Officials “could not continue their conduct without the system of international banks, businesses, arms brokers, real estate firms, and lawyers who, knowingly or unwittingly, facilitate the violent kleptocracy that South Sudan has become.”
This includes, the report highlights, foreign companies that have “made direct payments to the personal bank accounts of high-ranking South Sudanese generals” and financial infrastructure that has allowed officials to move money “with ease.”
“International actors profit from instability and continued violence,” the report continues. “Documents obtained by The Sentry indicate that, in mid-2014, a Russian broker identifying himself as ‘Mark Goldmann’ acted as an intermediary between Vice President Machar and a Kiev-based defense firm called Nebo Ukrainy. The documents indicate that Mr. Goldmann (apparently an alias for someone named Magomed Erzanukaev) was involved in ‘importing military equipment for the improvement of its military defense…in return for crude oil’ from South Sudan. Other documents purport to afford Goldmann power of attorney for both Machar and Nebo Ukrainy. Mr.
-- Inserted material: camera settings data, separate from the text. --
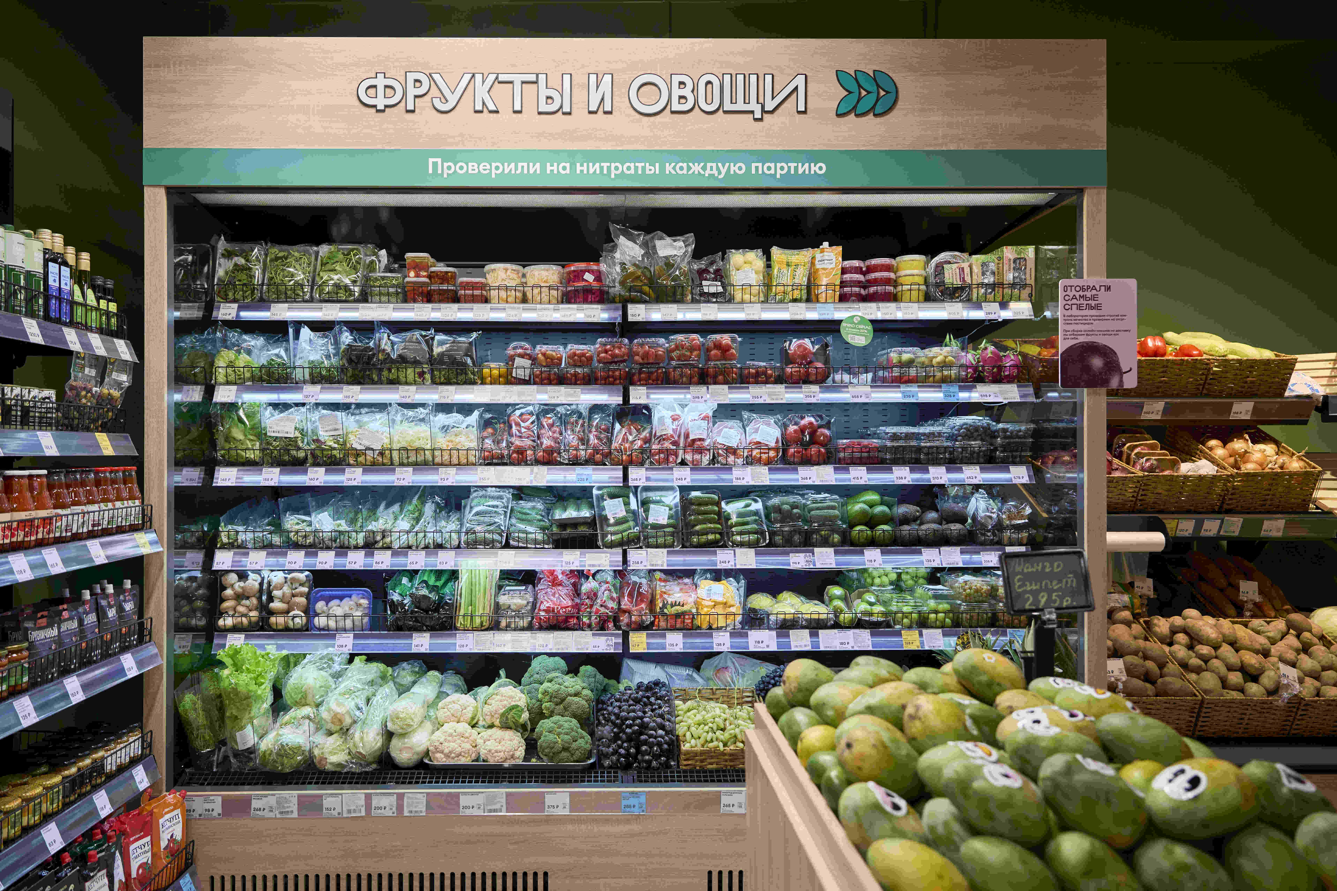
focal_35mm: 24
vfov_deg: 53.1
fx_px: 891
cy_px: 446
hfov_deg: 73.7
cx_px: 668
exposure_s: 1/250
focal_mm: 24
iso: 500
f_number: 3.5
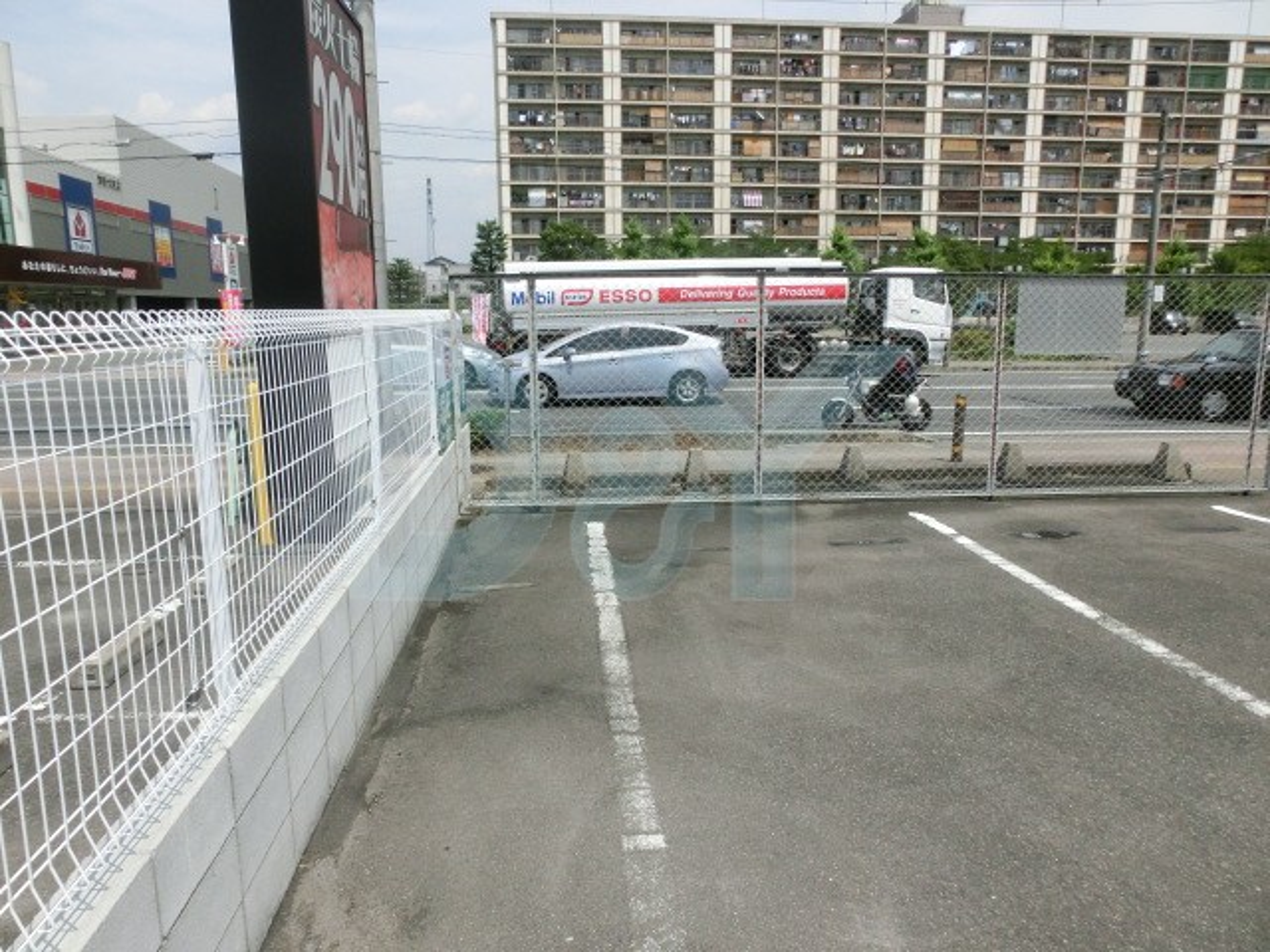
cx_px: 635
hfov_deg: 71.6
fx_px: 881
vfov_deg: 56.8
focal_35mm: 24
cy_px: 476
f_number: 7.9
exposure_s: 1/1000
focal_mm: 4.24
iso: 320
Goldmann did not reply to requests for comment.”
The Sentry calls for “a new strategy to counter atrocities that will use the tools of financial pressure normally reserved for countering terrorism, organized crime, and nuclear proliferation for two purposes: first, to bring to account those government actors in South Sudan who until now have been able to operate with near impunity because the world imposes no consequences for their behavior; and second, to create significant and until now missing international leverage by altering the cost-benefit analysis of those leaders and shifting their incentives away from violence, atrocities, and corruption and toward peace, human rights, and transparency.”
Measures suggested include “take proactive steps to curb the laundering of the proceeds of corruption in South Sudan—and crack down on any banks that fail to stop such transactions”; “impose smarter sanctions on a wide array of high-impact targets and ensure these sanctions are robustly enforced”; “encourage and support South Sudan’s neighbors to lead in combating the laundering of assets looted from South Sudan and imposing asset freezes on those most responsible for human rights violations and financial misconduct”; and “introduce a financial management system that prevents violent kleptocrats from capturing state institutions to facilitate the looting of public resources.”
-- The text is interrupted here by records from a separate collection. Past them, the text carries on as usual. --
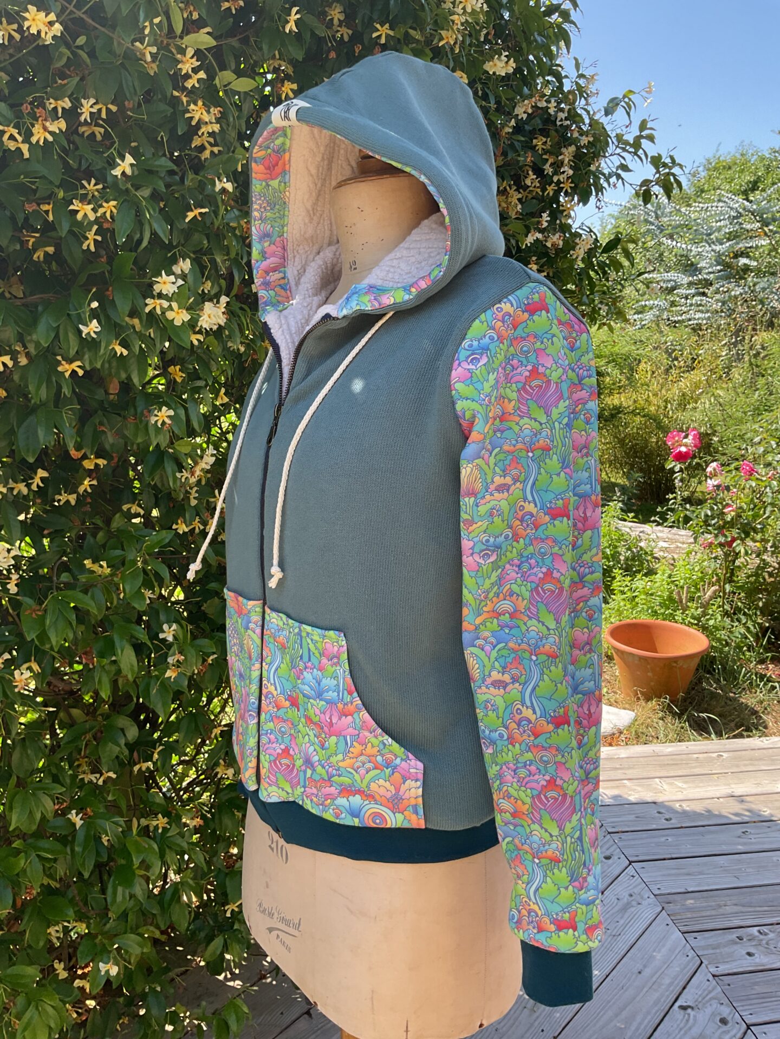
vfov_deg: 61.7
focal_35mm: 29
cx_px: 390
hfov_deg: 48.2
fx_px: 871
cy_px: 520
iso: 16
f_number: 1.8
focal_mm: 3
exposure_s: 1/289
“Neither President Kiir nor anyone in his inner circle has experienced any deterring consequences for the large-scale looting and killing in South Sudan,” the report stresses, extensively describing his ranch compound that “has also been linked to a militia responsible for some of the worst atrocities committed during the current civil war.”
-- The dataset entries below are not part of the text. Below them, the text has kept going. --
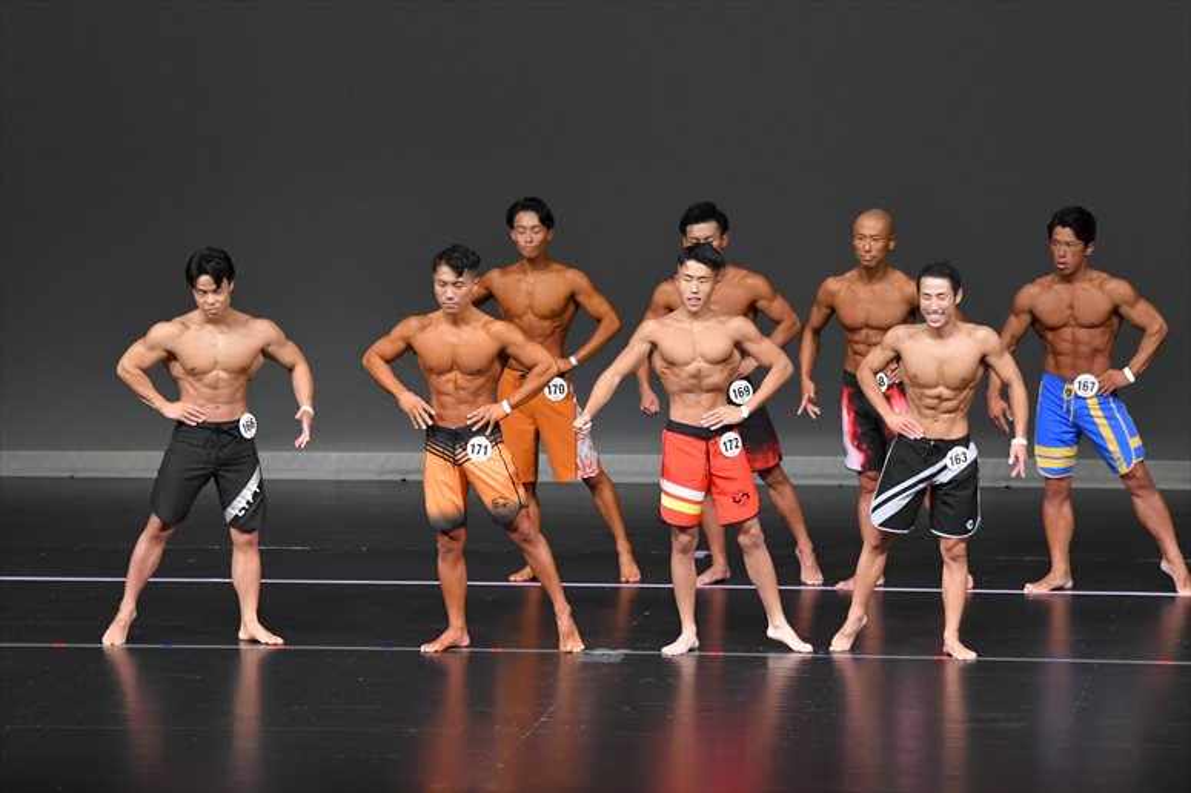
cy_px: 396
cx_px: 596
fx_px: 7176
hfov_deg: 9.5
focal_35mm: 217
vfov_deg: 6.3
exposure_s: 1/400
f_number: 5.6
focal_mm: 145
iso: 4000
Clooney and Prendergast said the new strategy to counter mass atrocities should
“utilize the tools of financial pressure normally reserved for countering terrorism, organized crime, and nuclear proliferation.”
“The new approach would combine anti-money laundering measures with targeted asset freezes focused on key leaders and their networks, accompanied by robust enforcement,” they said. “These tools would have two objectives: to create leverage in support of more effective peace efforts, human rights protections, and good governance initiatives; and to bring to account those responsible for atrocities—officials who have been operating with impunity because the international community imposes no meaningful consequences for their war crimes and appropriation of state resources.”
“In South Sudan, war crimes shouldn’t pay.”